A diagnosis can be self-fulfilling if it lowers a person's expectations of them self. Vague and poorly understood labels like depression, dementia, schizophrenia, cerebral palsy are used to interpret behaviour and unnecessarily lower or extinguish the expectations of others. Conversation is often restricted and opportunities are withheld even when there is no significant impairment or the person is capable of functioning above average in some areas of their life.

When I worked as a Social Worker on acute psychiatric admission wards I followed the principle as far as possible of helping patients work through how to do things rather than doing things for them. I found that dealing with everyday challenges helps people re-orientate and get on their way. Staff estimation of the capacity of patients was mostly lower than their potential.

I was assigned a patient with complex problems with their sickness benefits payments who was said to be a delusional, hallucinating and aggressive schizophrenic. We were able to talk together but I did not grasp what exactly the problem was or whether he could resolve it I did feet comfortable enough to try and walk him through dealing with the benefit agency and provide support if he ran into difficulty. The ward refused to let me take him to the agency offices to sort out his benefit payments. The director of the unit over-turned this decision provided I accepted full personal responsibility for the consequences if anything went wrong.

I drove the patient to the agency. He got out of the car, strode ahead of me through the entrance, went to the front of the queue, explained to the counter clerk that he didn’t want to hold me up. He detailed what he wanted and asked her firmly, clearly and politely to fix it. She was fully engaged and obviously happy to help and we left in a few minutes.

He managed this much better than I would have with all my years of experience. I was chastened and wiser. The instant we returned to the ward he resumed “hostile” and “delusional” interactions with staff.

stress disorders
Some stress disorders like PTSD are diagnosed in the DSM 5 according to causes rather than symptoms and so are more clearly defined and grounded in reality than most of the others.

Routine and standard tick-box diagnostic or risk assessments on admission or first encounter provide comprehensive information that everyone in a team can understand and rely on. However they are also dangerous when applied without careful consideration.

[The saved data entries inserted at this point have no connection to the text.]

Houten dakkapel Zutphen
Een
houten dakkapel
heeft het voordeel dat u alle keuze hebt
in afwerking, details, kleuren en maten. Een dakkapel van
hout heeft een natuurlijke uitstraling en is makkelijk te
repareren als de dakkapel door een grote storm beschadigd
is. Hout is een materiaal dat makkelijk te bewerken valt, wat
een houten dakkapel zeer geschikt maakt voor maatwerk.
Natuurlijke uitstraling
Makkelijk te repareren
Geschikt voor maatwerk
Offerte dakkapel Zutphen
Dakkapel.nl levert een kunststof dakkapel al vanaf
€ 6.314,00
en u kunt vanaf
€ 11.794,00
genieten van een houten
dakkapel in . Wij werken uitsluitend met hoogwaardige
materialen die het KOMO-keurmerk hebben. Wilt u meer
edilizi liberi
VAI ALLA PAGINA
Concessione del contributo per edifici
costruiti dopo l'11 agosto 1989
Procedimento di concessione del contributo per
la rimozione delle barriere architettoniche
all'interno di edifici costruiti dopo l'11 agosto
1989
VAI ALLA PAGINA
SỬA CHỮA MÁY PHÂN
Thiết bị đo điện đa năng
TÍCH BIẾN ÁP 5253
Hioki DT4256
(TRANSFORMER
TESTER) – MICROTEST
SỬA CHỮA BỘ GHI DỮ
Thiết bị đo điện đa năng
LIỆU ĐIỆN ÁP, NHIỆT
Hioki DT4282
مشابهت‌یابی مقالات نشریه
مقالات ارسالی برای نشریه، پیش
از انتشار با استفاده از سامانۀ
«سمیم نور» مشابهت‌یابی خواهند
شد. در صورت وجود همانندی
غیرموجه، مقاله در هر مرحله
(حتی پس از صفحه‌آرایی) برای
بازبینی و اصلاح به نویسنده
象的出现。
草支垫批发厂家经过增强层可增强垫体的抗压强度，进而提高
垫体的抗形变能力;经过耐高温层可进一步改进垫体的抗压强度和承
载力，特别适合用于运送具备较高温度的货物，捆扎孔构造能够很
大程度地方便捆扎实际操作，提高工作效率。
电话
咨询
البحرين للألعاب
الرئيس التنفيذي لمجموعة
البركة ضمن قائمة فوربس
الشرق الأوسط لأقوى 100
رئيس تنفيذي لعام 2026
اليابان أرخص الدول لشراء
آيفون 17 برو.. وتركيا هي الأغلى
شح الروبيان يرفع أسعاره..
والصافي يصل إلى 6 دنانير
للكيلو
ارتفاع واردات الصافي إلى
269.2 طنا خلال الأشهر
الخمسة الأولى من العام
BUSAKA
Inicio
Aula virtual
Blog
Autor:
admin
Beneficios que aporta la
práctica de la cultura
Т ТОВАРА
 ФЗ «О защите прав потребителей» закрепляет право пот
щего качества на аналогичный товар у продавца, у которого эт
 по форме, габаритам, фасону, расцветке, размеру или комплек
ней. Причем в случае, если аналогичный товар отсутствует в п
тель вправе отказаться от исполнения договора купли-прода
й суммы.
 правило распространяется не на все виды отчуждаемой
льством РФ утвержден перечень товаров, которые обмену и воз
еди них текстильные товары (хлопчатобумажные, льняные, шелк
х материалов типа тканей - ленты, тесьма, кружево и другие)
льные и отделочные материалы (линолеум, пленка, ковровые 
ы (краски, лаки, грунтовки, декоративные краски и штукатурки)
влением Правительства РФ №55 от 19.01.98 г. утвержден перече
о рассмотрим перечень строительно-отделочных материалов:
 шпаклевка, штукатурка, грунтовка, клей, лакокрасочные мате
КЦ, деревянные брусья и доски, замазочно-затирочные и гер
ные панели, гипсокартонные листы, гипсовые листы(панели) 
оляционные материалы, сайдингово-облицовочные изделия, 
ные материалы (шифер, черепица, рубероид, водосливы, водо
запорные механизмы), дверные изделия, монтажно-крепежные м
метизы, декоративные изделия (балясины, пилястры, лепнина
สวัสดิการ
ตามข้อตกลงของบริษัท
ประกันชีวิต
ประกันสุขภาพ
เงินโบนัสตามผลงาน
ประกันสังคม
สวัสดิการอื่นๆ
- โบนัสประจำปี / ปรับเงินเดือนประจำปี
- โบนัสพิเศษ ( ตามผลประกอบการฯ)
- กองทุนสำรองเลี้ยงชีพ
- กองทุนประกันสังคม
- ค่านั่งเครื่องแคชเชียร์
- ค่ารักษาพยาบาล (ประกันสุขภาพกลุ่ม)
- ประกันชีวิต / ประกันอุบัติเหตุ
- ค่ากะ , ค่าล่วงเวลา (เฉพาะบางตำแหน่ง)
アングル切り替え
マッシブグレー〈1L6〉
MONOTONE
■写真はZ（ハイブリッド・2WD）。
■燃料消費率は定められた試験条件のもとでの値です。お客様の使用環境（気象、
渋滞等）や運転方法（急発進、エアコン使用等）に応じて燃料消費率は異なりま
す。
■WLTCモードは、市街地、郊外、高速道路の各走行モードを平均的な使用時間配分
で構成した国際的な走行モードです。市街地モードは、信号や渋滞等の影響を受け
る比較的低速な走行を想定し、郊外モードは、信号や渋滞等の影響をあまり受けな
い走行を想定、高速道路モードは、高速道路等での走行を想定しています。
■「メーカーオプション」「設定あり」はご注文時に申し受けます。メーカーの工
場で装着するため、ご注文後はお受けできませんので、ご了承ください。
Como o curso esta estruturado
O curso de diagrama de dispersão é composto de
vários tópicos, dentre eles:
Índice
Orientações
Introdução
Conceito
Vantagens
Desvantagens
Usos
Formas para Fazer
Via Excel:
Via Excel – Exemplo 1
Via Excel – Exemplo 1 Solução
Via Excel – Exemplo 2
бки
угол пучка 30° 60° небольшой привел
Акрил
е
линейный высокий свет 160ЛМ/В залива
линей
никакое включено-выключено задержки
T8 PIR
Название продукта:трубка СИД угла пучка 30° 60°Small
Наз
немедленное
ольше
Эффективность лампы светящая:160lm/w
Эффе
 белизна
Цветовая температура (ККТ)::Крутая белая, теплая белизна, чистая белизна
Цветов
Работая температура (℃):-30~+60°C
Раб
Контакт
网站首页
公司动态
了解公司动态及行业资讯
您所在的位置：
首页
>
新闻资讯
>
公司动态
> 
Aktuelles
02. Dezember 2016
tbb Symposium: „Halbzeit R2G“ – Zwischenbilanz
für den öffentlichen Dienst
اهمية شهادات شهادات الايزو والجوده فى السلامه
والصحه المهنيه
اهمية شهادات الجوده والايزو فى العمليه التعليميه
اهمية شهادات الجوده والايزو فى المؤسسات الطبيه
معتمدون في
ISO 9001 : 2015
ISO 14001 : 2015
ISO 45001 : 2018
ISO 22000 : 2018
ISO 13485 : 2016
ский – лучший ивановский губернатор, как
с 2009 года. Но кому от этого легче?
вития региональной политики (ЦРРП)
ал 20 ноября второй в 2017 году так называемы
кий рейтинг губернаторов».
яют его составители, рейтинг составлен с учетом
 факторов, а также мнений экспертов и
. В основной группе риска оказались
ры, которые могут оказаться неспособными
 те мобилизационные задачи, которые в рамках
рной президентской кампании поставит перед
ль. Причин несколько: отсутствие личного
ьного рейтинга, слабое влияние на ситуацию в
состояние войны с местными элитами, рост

If an assessment takes a long time a client’s preoccupations and urgent needs are put on hold. Many of the questions that have to be answered are going to be irrelevant in any particular situation and some may be experienced as intrusive or offensive.

In crisis or emergency situations an assessment interrupts or denies emergency care and emotional first aid.

Formal assessment protocols introduce judgments, concepts and values that influence the logic, language and direction of therapy if they havn’t already derailed therapy by alienating a client by sidelining or overriding them.

Practitioners are forced to fall back on protocols at the expense of exercising clinical judgment. Clinical skill, judgment and engagement may diminish.

Many agencies mostly assess and refer. Some only assess and refer. Waiting lists compound their problems.

Most assessments could be part of treatment rather than postponing it. The most useful assessments are the moment to moment clinical judgments arising out of observation and intuition.

Staff satisfaction and productivity increases when they are actively involved instead of being at the bottom of a micromanaged hierarchy of protocols.

Once someone attracts a diagnosis of a mental illness it usually follows them around whether or not it still applies, particularly after a senior practitioner endorses it. Behaviour that would pass unnoticed in anyone else becomes a symptom.

Psychiatric diagnoses encourage professionals to ignore the person and treat their diagnosis instead. Dangerous medications can be prescribed without thinking beyond a diagnosis. Often prescribing and then not following up for weeks or months at a time.

So far diagnostic systems are not sound enough to rely on as a central focus of mental health which is mostly neither mental or medical in the first place.